1. **NVIDIA GPU** with CUDA support
2. **Hugging Face Token** (for speaker diarization models)
3. **PyTorch with GPU support** (automatically installed with easy-whisperx)

**Note**: PyTorch is automatically installed as part of the `easy-whisperx` dependency. No manual installation required.

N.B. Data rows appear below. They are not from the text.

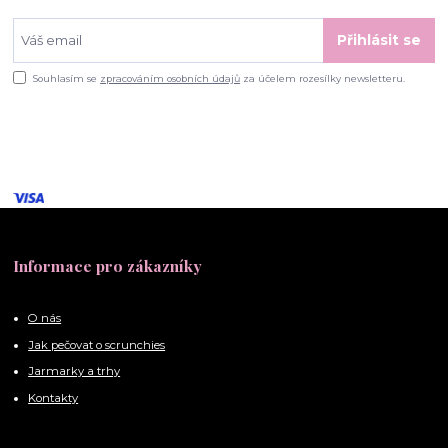
Přihlásit se
Souhlasím se
zpracováním osobních údajů
za účelem rozesílky newsletteru.
Informace pro zákazníky
O nás
Jak pečovat o scrunchies
Jarmarky a trhy
Kontakty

### Setting up Transcription Environment

1. **Get a Hugging Face Token**:
   - Go to [Hugging Face Settings](https://huggingface.co/settings/tokens)
   - Create a token with "read" permissions
   - Accept user agreements for segmentation and diarization models

2. **Set Environment Variable**:

   ```powershell
   # Windows PowerShell
   $env:HF_TOKEN="your_token_here"
   ```

   ```bash
   # Linux/macOS
   export HF_TOKEN="your_token_here"
   ```

### Using Transcription in Python

```python
from easy_whisperx.transcriber import Transcriber

# Initialize transcriber
transcriber = Transcriber(
    model_size="base",
    device="cuda",  # or "cpu"
    compute_type="float16",
    batch_size=16
)

# Transcribe audio file
with transcriber:
    result = transcriber("path/to/audio.mp3")
    print(result["text"])
```

## Data Storage Structure

Podcast data is organized in a clear directory structure:

```
data/
└── [Sanitized Podcast Name]/
    ├── episodes.jsonl      # Episode metadata (one JSON object per line)
    ├── rss.xml            # Cached RSS feed
    └── downloads/         # Downloaded audio files
        ├── episode1.mp3
        ├── episode2.mp3
        └── ...
```

**Important**: Episode objects store filenames only (e.g., `"727175.mp3"`), not full paths. Use `manager.get_episode_audio_path(episode)` to get complete file paths.

## Development

### Setting up Development Environment

```bash
git clone https://github.com/falahat/podcast.git
cd podcast

# Create virtual environment (note the .venv name)
python -m venv .venv

# Activate virtual environment
# Windows PowerShell:
.\.venv\Scripts\Activate.ps1
# Linux/macOS:
source .venv/bin/activate

# Install in development mode
pip install -e .[dev,notebook]
```

### Running Tests

```bash
# Run all tests
pytest

# Run with coverage report
pytest --cov=easy_podcast --cov-report=html

# Run specific test file
pytest tests/test_manager.py -v
```

### Code Quality Tools

The project uses:

- **Black** for code formatting
- **mypy** for type checking  
- **flake8** for linting
- **pytest** for testing

```bash
# Format code
black src/ tests/

# Type checking
mypy src/easy_podcast/

# Linting
flake8 src/easy_podcast/
```

## Core Components

The package is built with a modular architecture:

- **`PodcastManager`** - Main orchestrator for the complete workflow
- **`Episode`/`Podcast`** - Data models with computed properties
- **`EpisodeTracker`** - JSONL-based metadata persistence
- **`PodcastParser`** - RSS feed parsing with custom episode ID extraction
- **`PodcastDownloader`** - HTTP downloads with progress tracking
- **`Transcription`** - WhisperX-based transcription module

## Contributing

1. Fork the repository
2. Create a feature branch (`git checkout -b feature/amazing-feature`)
3. Make your changes with tests
4. Ensure all tests pass (`pytest`)
5. Check code quality (`black src/ tests/` and `mypy src/`)
6. Submit a pull request

## License

This project is licensed under the MIT License - see the LICENSE file for details.